When buying a stock for the long haul, looking for long-term trends only makes sense. If people are starting to drink less Coke, then Coca-Cola (NYSE:KO) is going to be considerably less attractive for the long haul. If people are switching from land phones to mobile phones, then investing in a company that focuses exclusively on those land phones is suddenly a pretty rough idea for the long haul.
When it comes to US tobacco investments like Altria (NYSE:MO), what's the greatest long-term trend that is a huge risk? That people smoke less -- considerably less. And that's what we'll be analyzing here.
The Legal Risks Of Taxes And Regulations
Just recently, US tobacco companies had a huge victory in terms of free speech. The FDA tried to get them to put absurdly obnoxious "warning" labels on the packages to discourage the notion of tobacco being "cool" or something along those lines.

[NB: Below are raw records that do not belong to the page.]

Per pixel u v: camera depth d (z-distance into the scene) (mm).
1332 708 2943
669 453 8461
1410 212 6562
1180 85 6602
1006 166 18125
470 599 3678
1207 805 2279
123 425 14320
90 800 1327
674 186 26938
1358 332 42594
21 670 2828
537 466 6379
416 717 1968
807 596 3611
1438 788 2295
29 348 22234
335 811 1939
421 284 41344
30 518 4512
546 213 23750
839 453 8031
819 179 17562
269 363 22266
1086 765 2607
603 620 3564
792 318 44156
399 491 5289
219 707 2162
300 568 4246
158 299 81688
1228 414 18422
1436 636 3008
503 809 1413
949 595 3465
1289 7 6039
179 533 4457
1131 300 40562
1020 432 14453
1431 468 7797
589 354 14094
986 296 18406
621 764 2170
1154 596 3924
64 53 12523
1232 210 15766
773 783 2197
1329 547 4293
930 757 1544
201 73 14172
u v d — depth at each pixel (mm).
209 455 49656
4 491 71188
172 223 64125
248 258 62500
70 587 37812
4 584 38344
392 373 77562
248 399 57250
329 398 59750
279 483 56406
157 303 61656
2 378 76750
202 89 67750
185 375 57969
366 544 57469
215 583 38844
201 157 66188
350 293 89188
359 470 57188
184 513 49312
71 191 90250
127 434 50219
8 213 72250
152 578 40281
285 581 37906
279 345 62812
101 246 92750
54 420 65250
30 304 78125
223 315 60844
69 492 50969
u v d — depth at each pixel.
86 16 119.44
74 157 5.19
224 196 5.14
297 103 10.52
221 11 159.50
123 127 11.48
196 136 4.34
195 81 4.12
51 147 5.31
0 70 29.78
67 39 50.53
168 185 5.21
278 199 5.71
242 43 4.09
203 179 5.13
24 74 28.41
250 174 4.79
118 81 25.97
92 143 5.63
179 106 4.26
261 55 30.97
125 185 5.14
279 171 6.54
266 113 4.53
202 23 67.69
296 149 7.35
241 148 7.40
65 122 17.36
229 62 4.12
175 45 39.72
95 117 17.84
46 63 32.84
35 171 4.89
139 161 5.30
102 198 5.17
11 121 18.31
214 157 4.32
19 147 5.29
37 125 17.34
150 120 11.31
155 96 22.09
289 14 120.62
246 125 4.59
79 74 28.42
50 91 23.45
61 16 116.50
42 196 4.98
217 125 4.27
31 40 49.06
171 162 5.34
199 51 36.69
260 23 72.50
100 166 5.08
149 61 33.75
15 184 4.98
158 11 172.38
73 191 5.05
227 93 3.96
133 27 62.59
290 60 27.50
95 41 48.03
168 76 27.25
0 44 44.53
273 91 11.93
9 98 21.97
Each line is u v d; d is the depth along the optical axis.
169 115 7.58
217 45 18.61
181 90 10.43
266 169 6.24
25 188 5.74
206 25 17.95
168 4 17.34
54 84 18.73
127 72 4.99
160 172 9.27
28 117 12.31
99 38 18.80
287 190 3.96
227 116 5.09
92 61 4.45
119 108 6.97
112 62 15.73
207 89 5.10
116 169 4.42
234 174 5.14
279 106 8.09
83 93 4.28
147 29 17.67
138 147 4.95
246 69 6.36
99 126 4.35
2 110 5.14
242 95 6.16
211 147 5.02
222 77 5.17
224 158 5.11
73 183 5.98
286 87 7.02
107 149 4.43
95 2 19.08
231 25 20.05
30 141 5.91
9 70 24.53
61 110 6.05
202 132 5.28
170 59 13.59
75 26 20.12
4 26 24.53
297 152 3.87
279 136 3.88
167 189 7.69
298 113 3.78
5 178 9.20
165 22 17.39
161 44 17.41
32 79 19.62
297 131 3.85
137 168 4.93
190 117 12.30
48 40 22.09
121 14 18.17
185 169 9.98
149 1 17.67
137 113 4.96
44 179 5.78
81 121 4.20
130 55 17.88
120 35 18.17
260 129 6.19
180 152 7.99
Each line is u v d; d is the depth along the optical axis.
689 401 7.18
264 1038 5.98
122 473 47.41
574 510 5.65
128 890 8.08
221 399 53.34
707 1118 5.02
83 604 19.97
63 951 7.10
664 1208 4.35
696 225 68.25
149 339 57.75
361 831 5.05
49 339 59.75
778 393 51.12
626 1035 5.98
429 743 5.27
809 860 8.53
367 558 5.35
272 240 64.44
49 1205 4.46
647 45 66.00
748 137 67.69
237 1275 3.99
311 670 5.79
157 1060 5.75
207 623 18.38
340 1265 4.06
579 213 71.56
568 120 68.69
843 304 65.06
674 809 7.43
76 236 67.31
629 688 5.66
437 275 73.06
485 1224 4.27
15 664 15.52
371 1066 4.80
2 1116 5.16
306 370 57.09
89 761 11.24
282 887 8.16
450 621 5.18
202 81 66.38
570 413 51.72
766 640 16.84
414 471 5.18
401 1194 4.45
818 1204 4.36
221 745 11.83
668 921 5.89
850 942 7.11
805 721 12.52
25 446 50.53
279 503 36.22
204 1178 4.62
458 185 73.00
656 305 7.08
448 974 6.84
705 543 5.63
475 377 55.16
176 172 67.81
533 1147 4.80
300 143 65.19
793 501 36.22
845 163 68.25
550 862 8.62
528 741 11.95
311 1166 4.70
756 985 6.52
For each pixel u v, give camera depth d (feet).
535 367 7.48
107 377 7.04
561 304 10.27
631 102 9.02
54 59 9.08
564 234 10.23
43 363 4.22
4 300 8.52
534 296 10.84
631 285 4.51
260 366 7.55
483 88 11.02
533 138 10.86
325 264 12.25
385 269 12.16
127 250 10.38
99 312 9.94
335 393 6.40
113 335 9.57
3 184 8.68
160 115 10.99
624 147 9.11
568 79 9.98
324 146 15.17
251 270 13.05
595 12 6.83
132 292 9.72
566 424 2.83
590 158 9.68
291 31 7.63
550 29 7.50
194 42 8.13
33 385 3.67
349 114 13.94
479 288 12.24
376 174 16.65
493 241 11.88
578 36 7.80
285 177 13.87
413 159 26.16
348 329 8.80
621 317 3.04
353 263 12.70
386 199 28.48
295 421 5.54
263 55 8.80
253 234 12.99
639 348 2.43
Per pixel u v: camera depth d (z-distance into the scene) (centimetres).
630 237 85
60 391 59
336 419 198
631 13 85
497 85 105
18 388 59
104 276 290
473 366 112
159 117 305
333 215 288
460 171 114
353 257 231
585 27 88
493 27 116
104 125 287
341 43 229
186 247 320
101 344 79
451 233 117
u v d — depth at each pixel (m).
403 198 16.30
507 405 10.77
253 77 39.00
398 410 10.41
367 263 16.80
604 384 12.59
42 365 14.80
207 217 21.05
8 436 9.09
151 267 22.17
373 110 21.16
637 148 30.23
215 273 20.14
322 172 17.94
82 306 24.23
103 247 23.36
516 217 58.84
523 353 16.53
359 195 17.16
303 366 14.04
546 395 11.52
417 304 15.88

While regulations on smoking are disturbing from a personal liberty approach (I smoke cigars, and if they ban cigarettes, it's only a matter of time before cigars are impacted as well), it's even more disturbing from an investment approach. Here's a list of anti-tobacco moves and regulations that are getting worse by the decade:
- Tobacco Taxes. A huge tax boom for tobacco has led to a historical drop in tobacco consumption. That's bad, but it's happening. Unavoidable. Over 3,000,000 fewer people smoke than in 2009... even though our population is larger. That's a huge, huge paradigm shift for tobacco investors.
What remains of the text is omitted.